Start of SUPPLIED DATA

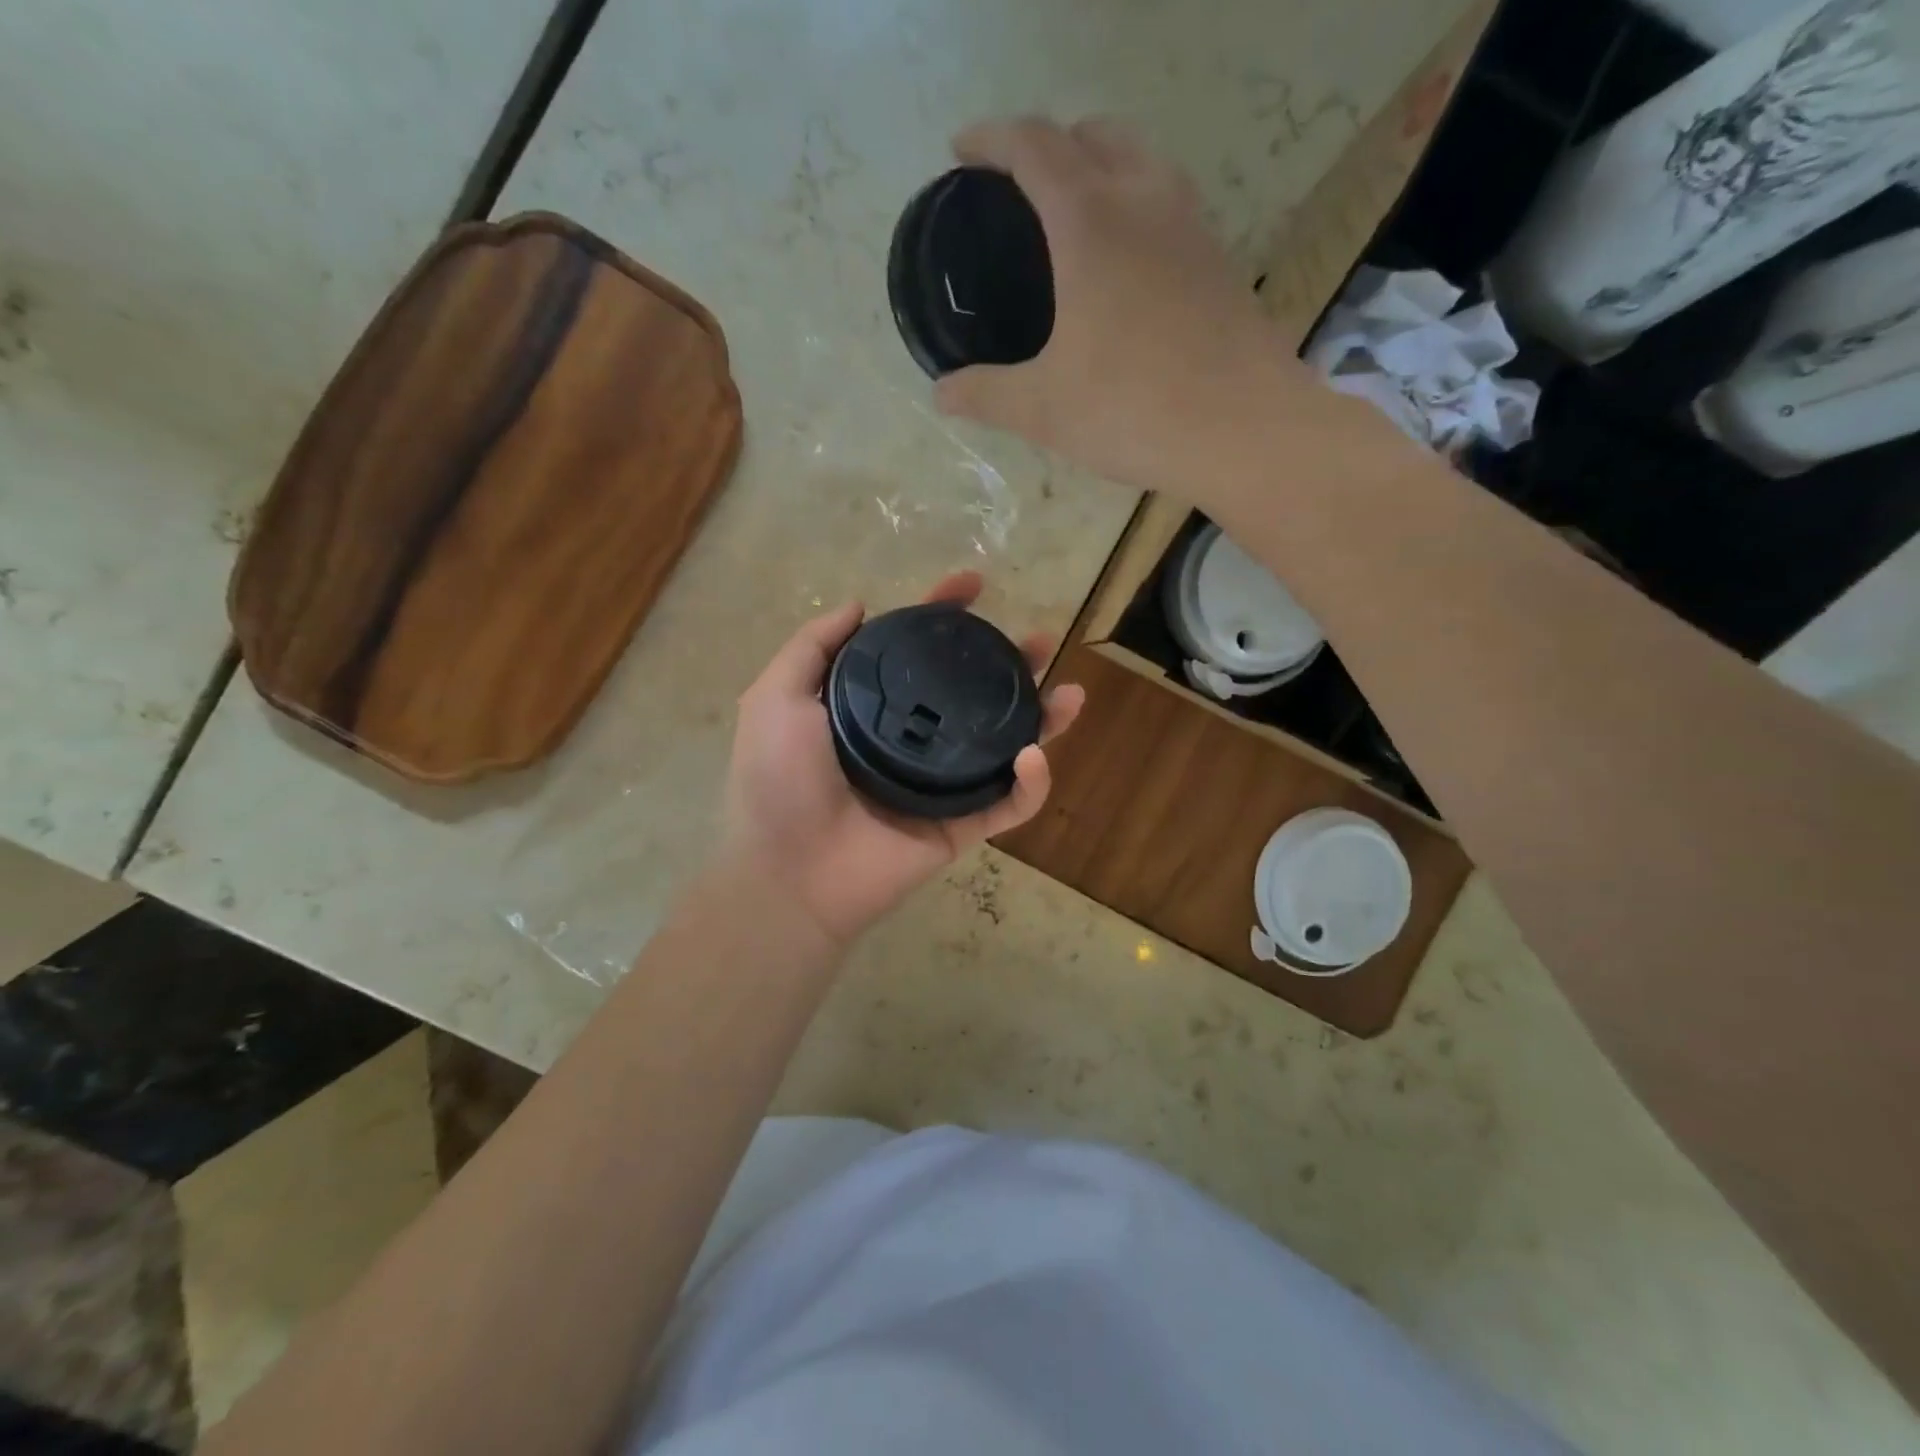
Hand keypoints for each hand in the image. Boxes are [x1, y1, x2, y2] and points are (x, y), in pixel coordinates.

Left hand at [720, 571, 1084, 947]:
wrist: (789, 873)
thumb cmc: (777, 783)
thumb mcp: (776, 698)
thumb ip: (813, 647)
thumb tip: (859, 604)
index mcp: (873, 710)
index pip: (918, 653)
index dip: (945, 615)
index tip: (973, 584)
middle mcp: (912, 740)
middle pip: (972, 694)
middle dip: (1009, 663)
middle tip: (1040, 639)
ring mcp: (940, 785)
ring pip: (1003, 745)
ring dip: (1042, 718)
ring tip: (1069, 693)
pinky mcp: (960, 827)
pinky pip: (1008, 804)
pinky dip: (1031, 783)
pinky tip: (1033, 755)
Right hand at [933, 116, 1303, 496]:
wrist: (1243, 428)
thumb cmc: (1132, 409)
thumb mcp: (1042, 409)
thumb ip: (986, 395)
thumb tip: (942, 395)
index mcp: (1090, 221)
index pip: (1034, 145)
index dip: (992, 139)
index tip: (963, 153)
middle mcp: (1145, 200)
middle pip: (1093, 135)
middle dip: (1049, 144)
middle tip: (1018, 186)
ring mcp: (1192, 225)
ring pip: (1141, 160)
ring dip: (1100, 165)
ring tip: (1071, 215)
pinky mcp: (1220, 259)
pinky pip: (1170, 202)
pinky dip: (1136, 204)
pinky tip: (1125, 261)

End of SUPPLIED DATA

The required output is every line of the entries, starting at the one that contains "index pip: (1034, 145)" and ending at the last, copied exactly.

## RESULT FOR THIS TASK
index pip: (1034, 145)
index dip: (992, 139)
index tip: (963, 153)
middle mcp: (1145, 200)
middle pip: (1093, 135)
middle dip: (1049, 144)
middle tip: (1018, 186)
ring mcp: (1192, 225)
ring pip: (1141, 160)
ring dip: (1100, 165)
ring tip: (1071, 215)
pinky mcp: (1220, 259)
pinky pip: (1170, 202)
pinky dip: (1136, 204)
pinky tip: (1125, 261)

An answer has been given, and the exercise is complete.